After lunch, Frida is tempted to call Will but resists. She’d want to tell him the truth. She dials her parents’ number, starts crying before they pick up. Her father asks to use FaceTime. Frida agrees, though she wishes they didn’t have to see her. Her father’s hair has thinned dramatically and gone completely white. Her mother looks frail. Her father cries for several minutes, though her mother, at first, remains stoic. But her expression soon changes. Frida knows her mother wants to comment on how different she looks. She was hoping that they’d never see her in uniform, worried about the memories it would trigger. On rare occasions, her father told her stories from his childhood—men in dunce caps who were paraded through his village, children pouring urine on their grandparents’ heads, old people kneeling on glass during struggle sessions.
They talk over each other frantically. Her father has been writing her letters every day. Her mother has been buying clothes for Harriet to wear when she’s three. Every day, they watch Harriet videos and look at her pictures. They have her photo on the dining table to keep them company during meals.
Frida holds the phone close, so they can only see her face. She asks about her mother’s birthday, her cousin’s wedding, their doctors’ appointments.
“You’re too skinny,” her mother says. “What are they feeding you? Are they starving you? Has anyone hurt you?”
“Should we call Renee?” her father asks. “She should do something.”
“Don’t do that. Please!”
They ask if she’s been able to talk to Harriet. Gust has sent them a few updates. They wish they could send Harriet a birthday gift. A card.
Between sobs, she tells them that she’s fine. She has to go soon. “I’m sorry,” she says, “for everything.”
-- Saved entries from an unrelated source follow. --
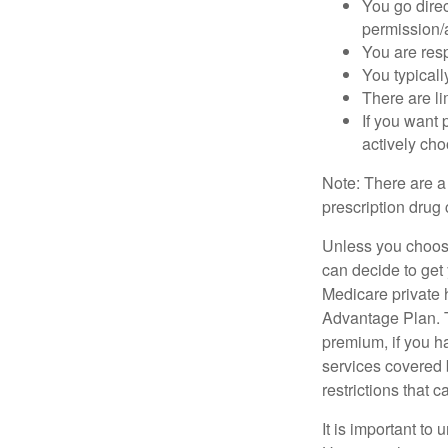
You go direc
permission/a
You are res
You typicall
There are li
If you want 
actively ch
Note: There are a
prescription drug 
Unless you choose
can decide to get
Medicare private 
Advantage Plan. T
premium, if you h
services covered b
restrictions that 
It is important t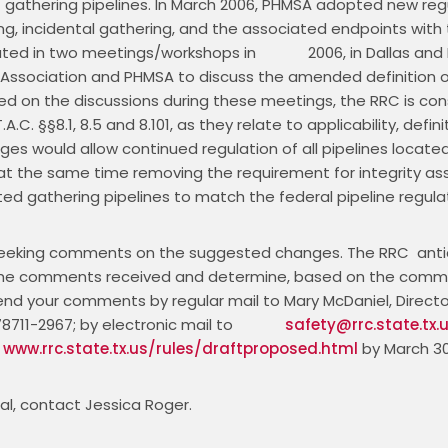
of gathering pipelines. In March 2006, PHMSA adopted new regu
ng, incidental gathering, and the associated endpoints with t
ed in two meetings/workshops in             2006, in Dallas and
Association and PHMSA to discuss the amended definition of 
ased on the discussions during these meetings, the RRC is co
.A.C. §§8.1, 8.5 and 8.101, as they relate to applicability, defini
 would allow continued regulation of all pipelines located
le at the same time removing the requirement for integrity a
d gathering pipelines to match the federal pipeline regulat
 seeking comments on the suggested changes. The RRC  anticip
of the comments received and determine, based on the comm
send your comments by regular mail to Mary McDaniel, Director, 
711-2967; by electronic mail to             
safety@rrc.state.tx.
 
www.rrc.state.tx.us/rules/draftproposed.html
 by March 30
al, contact Jessica Roger.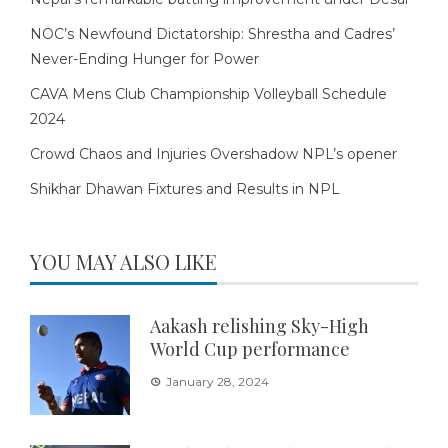
NOC’s Newfound Dictatorship: Shrestha and Cadres’
Never-Ending Hunger for Power
CAVA Mens Club Championship Volleyball Schedule
2024
Crowd Chaos and Injuries Overshadow NPL’s opener
Shikhar Dhawan Fixtures and Results in NPL
YOU MAY ALSO LIKE
Aakash relishing Sky-High
World Cup performance
January 28, 2024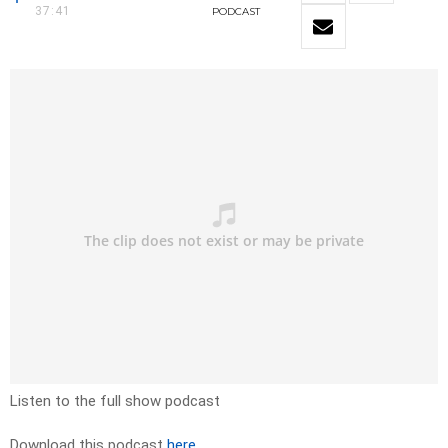
37:41
PODCAST
Listen to the full show podcast
Download this podcast
here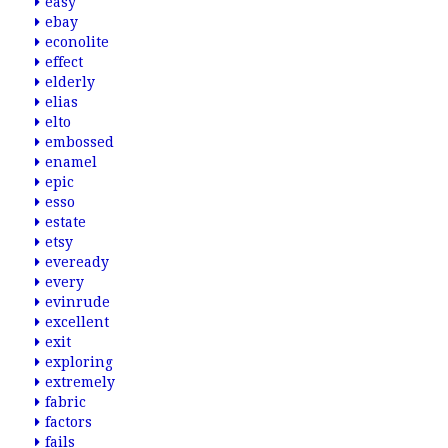
easy
ebay
econolite
effect
elderly
elias
elto
embossed
enamel
epic
esso
estate
etsy
eveready
every
evinrude
excellent
exit
exploring
extremely
fabric
factors
fails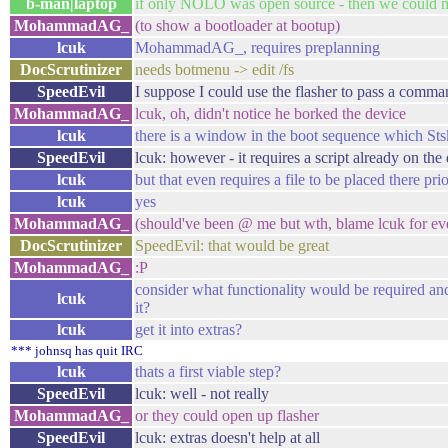
b-man|laptop
if only NOLO was open source - then we could mu
MohammadAG_
(to show a bootloader at bootup)
lcuk
MohammadAG_, requires preplanning
DocScrutinizer
needs botmenu -> edit /fs
SpeedEvil
I suppose I could use the flasher to pass a comm
MohammadAG_
lcuk, oh, didn't notice he borked the device
lcuk
there is a window in the boot sequence which Stsk
SpeedEvil
lcuk: however - it requires a script already on the
lcuk
but that even requires a file to be placed there pri
lcuk
yes
MohammadAG_
(should've been @ me but wth, blame lcuk for ev
DocScrutinizer
SpeedEvil: that would be great
MohammadAG_
:P
consider what functionality would be required and
lcuk
it?
lcuk
get it into extras?
*** johnsq has quit IRC
lcuk
thats a first viable step?
SpeedEvil
lcuk: well - not really
MohammadAG_
or they could open up flasher
SpeedEvil
lcuk: extras doesn't help at all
Who is the baby crying in the background? “It’s a recording,” she says, giving Emmanuelle her free hand.
* * *
Frida is too excited to sleep. Everything will be different after she speaks to Harriet. If she ever tells Harriet about this year, she won’t tell her how often she thought about death. Harriet doesn’t need to know that her mother is lonely and scared. Harriet doesn’t need to know that her mother thinks of rooftops and bell towers. Harriet doesn’t need to know that her mother often wonders if this might be the best use of her life, the only real way to protest the system.
When she was a child, she thought she’d live only until thirty. She planned to wait until her grandmothers passed but didn’t care about hurting her parents, wanted to punish them. She thought constantly about death when she was eleven, talked about it so often that her parents didn’t take her seriously.
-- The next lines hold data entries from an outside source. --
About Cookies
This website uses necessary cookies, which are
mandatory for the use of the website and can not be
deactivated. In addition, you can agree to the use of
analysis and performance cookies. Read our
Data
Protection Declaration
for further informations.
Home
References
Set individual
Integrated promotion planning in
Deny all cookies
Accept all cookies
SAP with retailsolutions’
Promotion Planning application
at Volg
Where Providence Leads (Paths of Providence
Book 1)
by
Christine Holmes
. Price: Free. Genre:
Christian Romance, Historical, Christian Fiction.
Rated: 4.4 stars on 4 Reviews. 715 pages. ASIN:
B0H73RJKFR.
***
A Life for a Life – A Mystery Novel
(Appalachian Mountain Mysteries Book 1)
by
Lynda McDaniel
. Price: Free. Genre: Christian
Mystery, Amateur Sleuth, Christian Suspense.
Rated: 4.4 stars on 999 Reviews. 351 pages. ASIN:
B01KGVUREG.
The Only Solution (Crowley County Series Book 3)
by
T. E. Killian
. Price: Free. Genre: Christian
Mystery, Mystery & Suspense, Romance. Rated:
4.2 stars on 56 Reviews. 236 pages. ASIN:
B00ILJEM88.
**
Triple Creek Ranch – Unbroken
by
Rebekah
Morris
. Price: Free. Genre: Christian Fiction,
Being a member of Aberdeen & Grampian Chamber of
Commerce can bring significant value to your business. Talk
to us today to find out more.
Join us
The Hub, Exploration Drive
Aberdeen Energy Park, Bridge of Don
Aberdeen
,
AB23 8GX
“Go ahead and kill yourself,” her mother said, exasperated.
Gust cried when she told him about the year she wanted to die, but she didn’t admit that those thoughts returned when she was pregnant. She worried endlessly about the what-ifs of the genetic testing. The possibility that something might go wrong during labor, that anything that went wrong would be her fault.
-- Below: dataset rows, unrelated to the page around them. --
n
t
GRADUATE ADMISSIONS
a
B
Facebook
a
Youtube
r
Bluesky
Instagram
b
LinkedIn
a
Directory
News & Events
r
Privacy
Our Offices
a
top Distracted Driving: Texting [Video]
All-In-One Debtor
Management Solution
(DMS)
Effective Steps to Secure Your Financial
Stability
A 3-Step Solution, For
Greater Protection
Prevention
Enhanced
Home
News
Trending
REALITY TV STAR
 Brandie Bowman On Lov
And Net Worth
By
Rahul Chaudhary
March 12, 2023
But the tests were fine. Her baby was healthy. Her healthy baby will grow up to have a healthy mind. Better and purer than her mother’s. She has Harriet’s future to consider now. The girl she can become if her mother is living, the girl she’ll never be if her mother takes her own life.
* * *
The air is still damp from last night’s rain. Mist rises along Chapin Walk. Frida finds an empty bench beneath one of the magnolia trees in the stone courtyard. She and Emmanuelle talk about the flowers, identify the colors—pink and white. She asks Emmanuelle to notice how the colors blend.
Frida breaks off a leaf and hands it to her. “Don’t eat it. Listen, sweetie, you’re going to hear me talking to another little girl this morning. I’m going to talk to her a few times, and I need you to let me. It’s confusing, I know. But don’t worry. I am still your mother.”